On Monday, Dec. 28, 2020, four hours short of his 92nd birthday, Louis William “Bill” Noel passed away because of natural causes at Royal Plaza Care Facility.
Bill was born to Clara Noel (Crewdson) and Leo Noel on Dec. 29, 1928, in Yakima. One of five siblings, Bill grew up during the time our country was coming out of the Great Depression, and money and work were scarce. He left school at the age of 16 to help provide for the family. He often talked about his first job with Northwest Equipment in Spokane, where he participated in unloading the first McCullough chain saws in the Pacific Northwest. It was also there that he learned to drive. After exaggerating his driving skills to his boss, he was sent on a delivery. It was trial by fire, as the delivery car had a bad clutch, soft brakes and was unfortunately located in the middle of Spokane traffic. After a number of close calls, the 16-year-old Bill eventually lived up to his premature driving claims.
Eventually, Bill was moved into outside sales and was given a route that included Lewiston and Clarkston. It was during one of his deliveries to the Lewiston-Clarkston Valley that he met Agnes Carpenter at a dance. “She’s was platinum blonde when I first met her,” he would later brag to their grandchildren. The two were married Aug. 30, 1951. Bill and Agnes enjoyed traveling across the Pacific Northwest, as well as the East Coast, having many adventures in the process. Some of his favorite memories were traveling with her while searching for antiques and covered bridges. Bill’s commitment and devotion to Agnes was evident even through his final days.
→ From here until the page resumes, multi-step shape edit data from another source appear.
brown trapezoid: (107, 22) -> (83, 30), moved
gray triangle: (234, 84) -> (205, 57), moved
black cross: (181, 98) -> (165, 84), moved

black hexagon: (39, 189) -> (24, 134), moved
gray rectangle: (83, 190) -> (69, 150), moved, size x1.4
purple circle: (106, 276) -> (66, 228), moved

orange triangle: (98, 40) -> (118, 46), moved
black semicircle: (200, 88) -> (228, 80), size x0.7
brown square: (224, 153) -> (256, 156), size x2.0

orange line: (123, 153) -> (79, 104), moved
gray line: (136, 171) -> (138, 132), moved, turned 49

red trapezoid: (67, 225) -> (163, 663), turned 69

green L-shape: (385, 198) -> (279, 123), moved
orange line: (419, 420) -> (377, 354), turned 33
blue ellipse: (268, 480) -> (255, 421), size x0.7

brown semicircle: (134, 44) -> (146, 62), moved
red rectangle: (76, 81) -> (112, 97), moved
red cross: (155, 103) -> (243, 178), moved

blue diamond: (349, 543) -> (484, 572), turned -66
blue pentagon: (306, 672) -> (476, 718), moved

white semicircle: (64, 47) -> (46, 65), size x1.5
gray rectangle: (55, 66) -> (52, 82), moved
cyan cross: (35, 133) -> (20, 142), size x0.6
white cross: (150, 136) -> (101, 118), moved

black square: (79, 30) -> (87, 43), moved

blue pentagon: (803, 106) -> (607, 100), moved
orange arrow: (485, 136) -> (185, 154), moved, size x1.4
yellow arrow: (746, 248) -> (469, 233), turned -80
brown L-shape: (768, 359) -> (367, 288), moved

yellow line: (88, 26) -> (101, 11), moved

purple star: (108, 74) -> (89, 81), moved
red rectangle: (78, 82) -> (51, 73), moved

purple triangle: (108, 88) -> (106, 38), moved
The same year Bill and Agnes were married, he was drafted into the U.S. Army, where he was trained as a tank mechanic in Fort Hood, Texas. He was a member of the First Armored Division in Germany as part of the peacekeeping forces during the reconstruction period following WWII. Upon being honorably discharged in 1954, he returned to the area and tried his hand at various jobs before being hired at Hahn Supply. He left Hahn’s in 1961 to work for Seabrook Farms (later known as Twin City Foods). In 1964, he was offered a position with Hahn’s Supply again, this time as a purchasing agent. He was later promoted to assistant manager in charge of sales.
Over the years, Bill and Agnes developed a hobby that turned into a passion. While attending local auctions, they quickly became well-versed in the antique business. As their collection of antiques grew, so did Bill’s desire to go into business on his own. In 1973, he decided to take a giant leap in his career and pursue a dream. Bill, along with his good friend, Clint Johnson, attended the Western College of Auctioneering school in Bozeman, Mont. They both graduated at the top of their class.
By 1977, Bill and Agnes had started, built and managed the company Auction West. The business became successful enough that Bill was able to resign from Hahn’s Supply and run Auction West full time. He even managed to negotiate and hold the contract to auction the surplus for the Idaho Transportation Department during the 1990s. It was an occupation that he was well suited for. He was a man that ran a tight ship and still maintained the respect and friendship of his crew and a loyal group of patrons who became part of an extended family. In 1991, Bill semi-retired and handed off the day-to-day operations to his son, Michael, and daughter-in-law, Shirley. Even in retirement, both Bill and Agnes remained a vital part of Auction West. George Bernard Shaw is quoted as saying, “Happy is the man who can make a living by his hobby.” Bill took this philosophy to heart and became one of those rare individuals that was able to do just that. Auctioneering made him a happy man.
Some may be surprised to learn Bill was an accomplished wood carver. What started out as a necessity in making repairs to damaged antiques, developed into an artistic outlet. He was fond of carving and he and Agnes painted the whimsical characters and animals out of basswood. Agnes enjoyed incorporating his carvings into her holiday displays. This artistic talent extended into antique repair and served him well as he performed china and glass repairs professionally for people all over the world.
He was a man of many talents and interests, a man who leaves a legacy to be admired. He will be greatly missed.
Bill was preceded in death by his parents, Leo and Clara Noel; siblings Gerald, Frank, Richard and Emily; and daughter Susan Benscoter (Noel).
Survivors include his wife of 69 years, Agnes Noel; son Michael Noel; daughter-in-law Shirley Noel; grandchildren Christopher Noel, Elizabeth Aldrich (husband Ryan Aldrich), and Kelsey Benscoter; great-grandchildren Rj and Jamison Aldrich.
A graveside service will be held at 10 a.m. Jan. 18 at Normal Hill Cemetery. The family requests any donations be made to The Wounded Warriors Foundation, P.O. Box 758516, Topeka, KS 66675-8516.